In both structures, the algorithm is successful in assessing the experimental damage. The damage detected corresponds closely with the experimental damage in all cases. These results show that it is possible to locate and quantify structural damage using only the anti-resonant information obtained from point frequency response functions. Hence, anti-resonant frequencies are an attractive feature for use in damage assessment.

This study shows that it is possible to assess experimental damage in real time in two different structures, and, hence, this work demonstrates the possibility of continuous monitoring of the structural condition. Nevertheless, according to the validation results, the algorithm displays a minimum level of damage that can be assessed with confidence, which is 30% in the case of an 8-DOF system and 40% for the beam. These results can be improved using a larger training database but these changes imply larger training times.

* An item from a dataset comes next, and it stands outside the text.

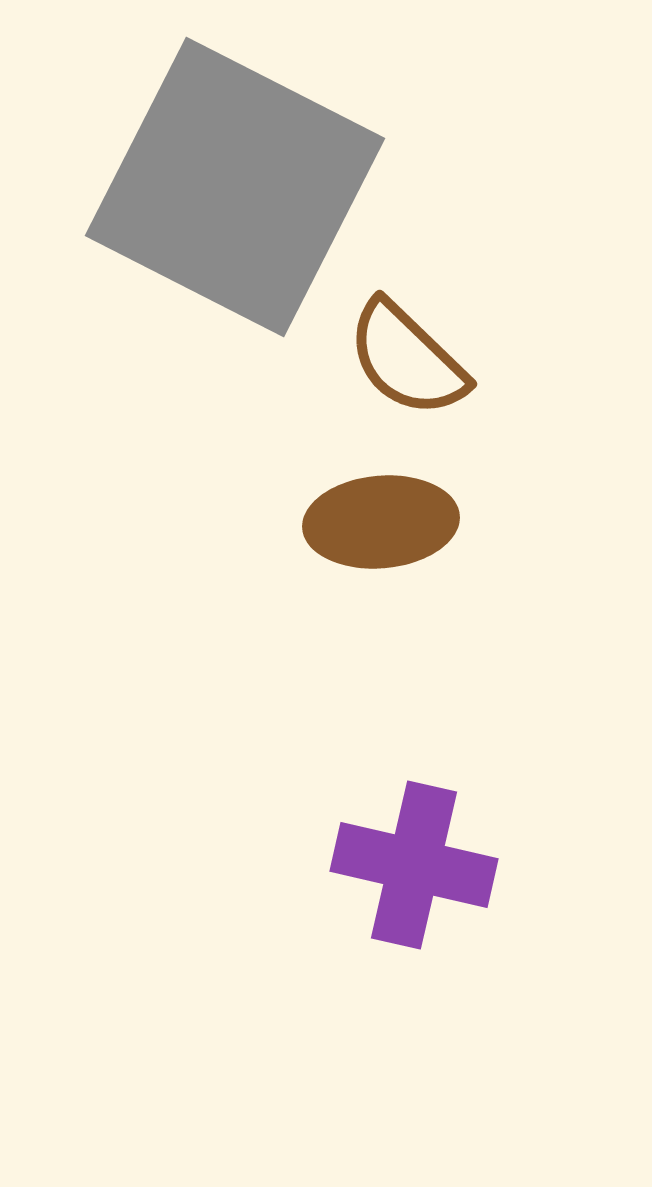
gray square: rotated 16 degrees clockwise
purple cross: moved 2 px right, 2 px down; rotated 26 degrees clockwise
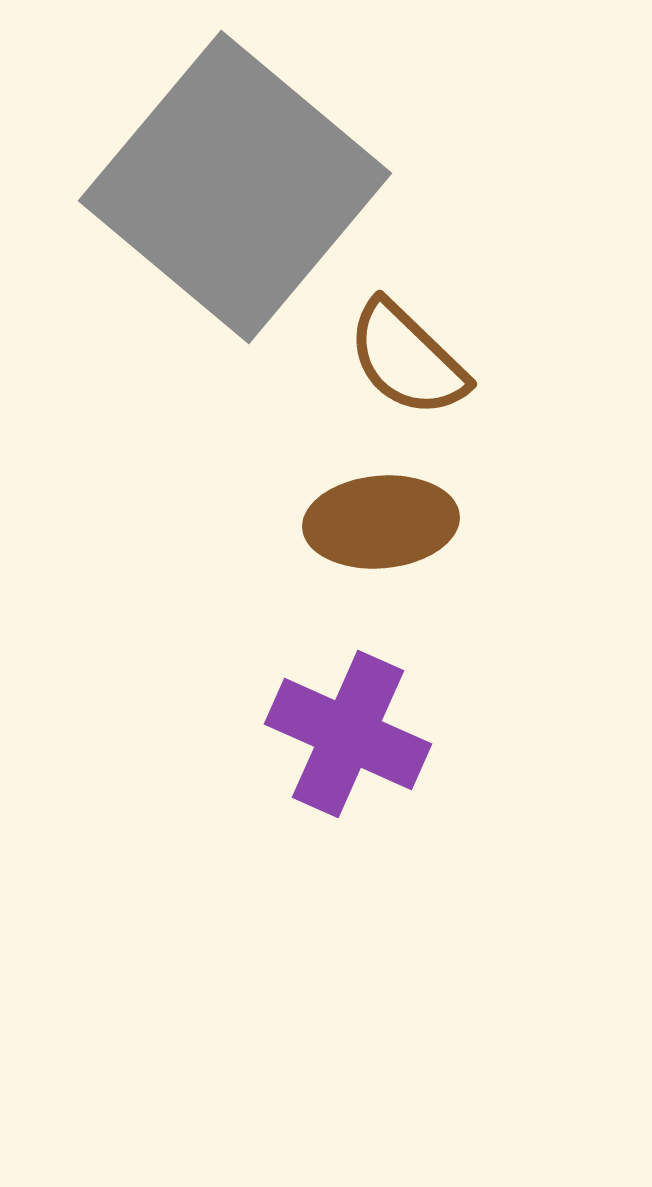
gray square: rotated 13 degrees clockwise
purple cross: moved 66 px left, 131 px up; rotated 11 degrees clockwise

It is important to note that, in this study, anti-resonant frequencies were identified with the same precision as resonant frequencies, which is true for lightly damped structures with low levels of experimental noise. If this is not the case, anti-resonant frequencies might be difficult to identify and the damage identification algorithm will be affected. An area of further research is the identification of anti-resonant frequencies in structures with high levels of damping or high levels of experimental noise. Another area of further research is the use of anti-resonant frequencies obtained from the transfer frequency response functions, which are more sensitive to structural changes but require additional attention, especially, when pairing experimental and numerical anti-resonant frequencies.

Conflict of Interests

The authors declares that there is no conflict of interests regarding the publication of this paper.

Acknowledgments

This research has been partially funded by Program U-INICIA VID 2011, Grant U-INICIA 11/01, University of Chile, and by the Fondo Nacional de Desarrollo Científico y Tecnológico (FONDECYT) of the Chilean Government, Project 11110046.